Thursday, March 13, 2014

Goddess in the Soup Aisle

She was beautiful when I inadvertently stepped in front of her as she pondered between the Campbell's Chunky Soups and Best Choice knockoffs. There was a quiet grace as she debated among the clam chowder, the spicy gumbo and the pot roast flavors, an elegance not normally seen in grocery stores.

She was a goddess in the soup aisle.

And I instinctively did what every guy does when in the presence of such a vision. I sucked in my gut and tried to act not so nerdish. It was a difficult chore.

She continued to look at the soups as I clumsily tried to step out of her line of vision. Her eyes were what caught me. She wasn't some magazine model-looking stunner. Instead, it was real. There was no photo studio lighting, no Photoshop airbrushing. And she had heavy mascara, giving her the “raccoon look” that I go weak in the knees for. I once interviewed for a news story that girl in the group the Bangles — you know, the one who wore the heavy eye liner and looked around in the video during that Egyptian song. I guess I was hooked since then.

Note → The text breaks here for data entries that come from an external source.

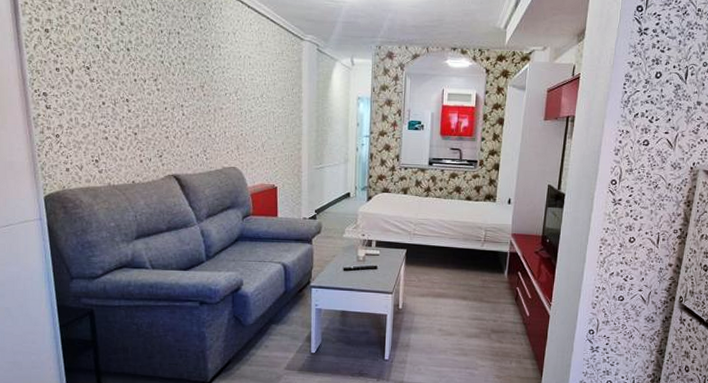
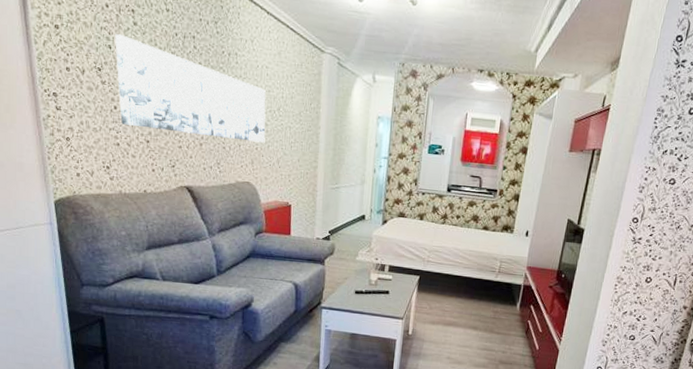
wall art: none [103,34,250,129] -> present [115,34,266,143]

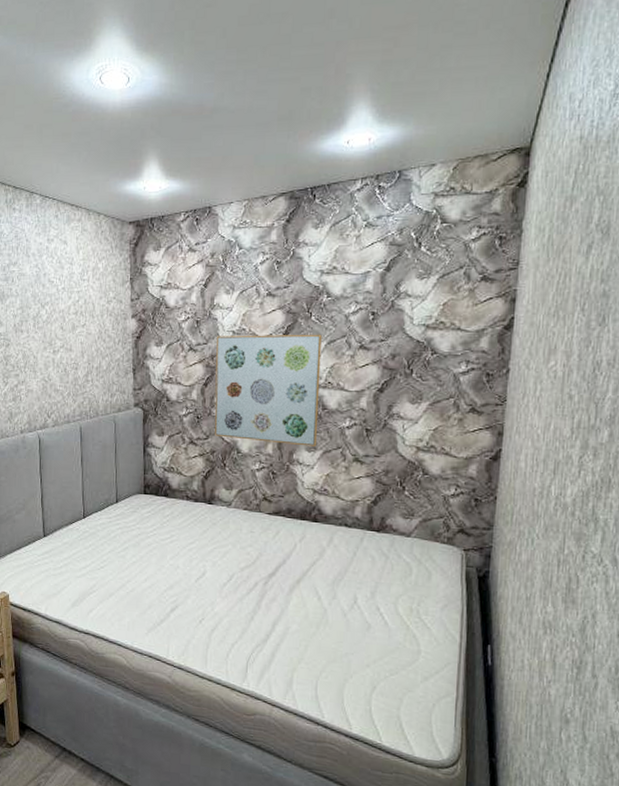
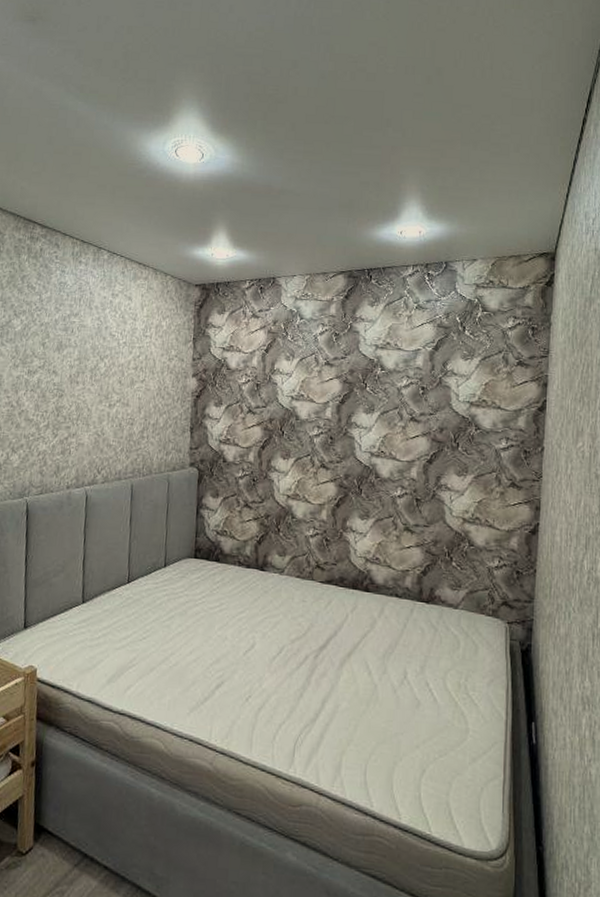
wall art: present [214,334,322,446] -> none [270,400,376,514]

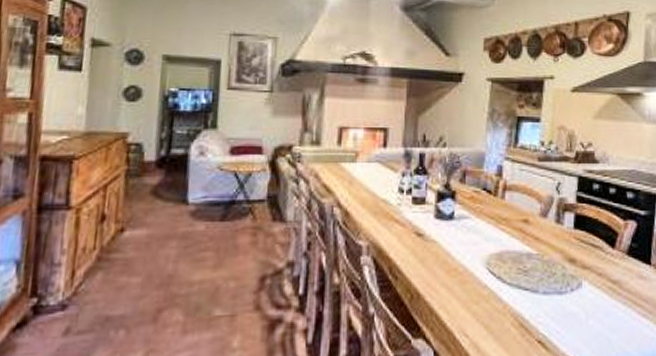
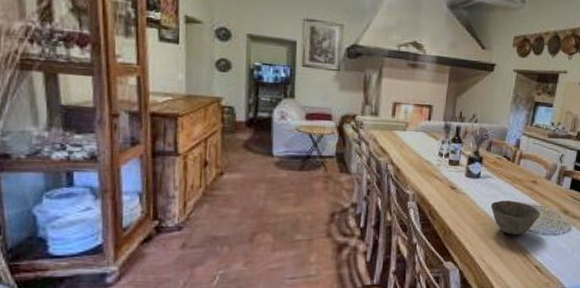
bowl: none [470,248,538,297] -> present [490,200,541,235]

I tried to sound suave, like James Bond, when excusing myself. Instead, I'm sure I sounded like Woody Allen trying to pick up a middle schooler. So, I moved on, loading my cart with frozen foods, chips and the other junk a single guy who can't take care of himself gets.

But I ran into her again at the checkout line. I pushed my cart to the cashier when I saw her.

“So, we meet again,” I said.

I was aiming for “cool and debonair.” I achieved “creepy and lurking.”

I offered to let her go ahead of me. I mumbled something about having a million cans of cat food which would slow the cashier down. I thought she'd think I was a sensitive guy who bought plenty of food for his cat. Instead, upon reflecting now, I'm sure she thought I was a desperate loner who talked to my cat all the time.

She balked and said it was okay and urged me to go ahead in an almost pleading cry. She took out her cell phone and began texting. At first, I thought she may have been messaging a friend about seeing a nice guy who cares for his cat. Then I realized our county recently installed a 911 system that allows people to text emergencies. Maybe she was filling out some restraining order online.

After paying for my groceries, I turned back and nodded bye to her. I went to my car and let out my gut with a rush of air akin to a Greyhound bus pulling into the station. Then I noticed my back pocket of my pants was inverted and flapping out. And my hair, grey and too long, was all messed up. And I needed a shave. And I missed a button. A homeless guy would have had a better shot at that goddess.

And I thought, what was I thinking? I really didn't want to hit on her. I'm kind of shy that way. If I was being honest, I'd have asked her if she wanted to become my next ex-girlfriend, but that's not the way real guys do it. So instead, I bumbled around in the soup aisle.

I guess we all need some type of acknowledgement, some acceptance or confidence boost and we seek it in whatever ways we can. I see the skinny guys on television saying all the right things to the women and I realize that, at my age, I'm way past that.

So, I tucked my pocket liner back into my pants, I tried to smooth out the mop of hair atop my head and I opened the bag of chips to snack on during my trip home. There was a good game coming up on television that night and my cat needed to be fed. Life continued on as it was.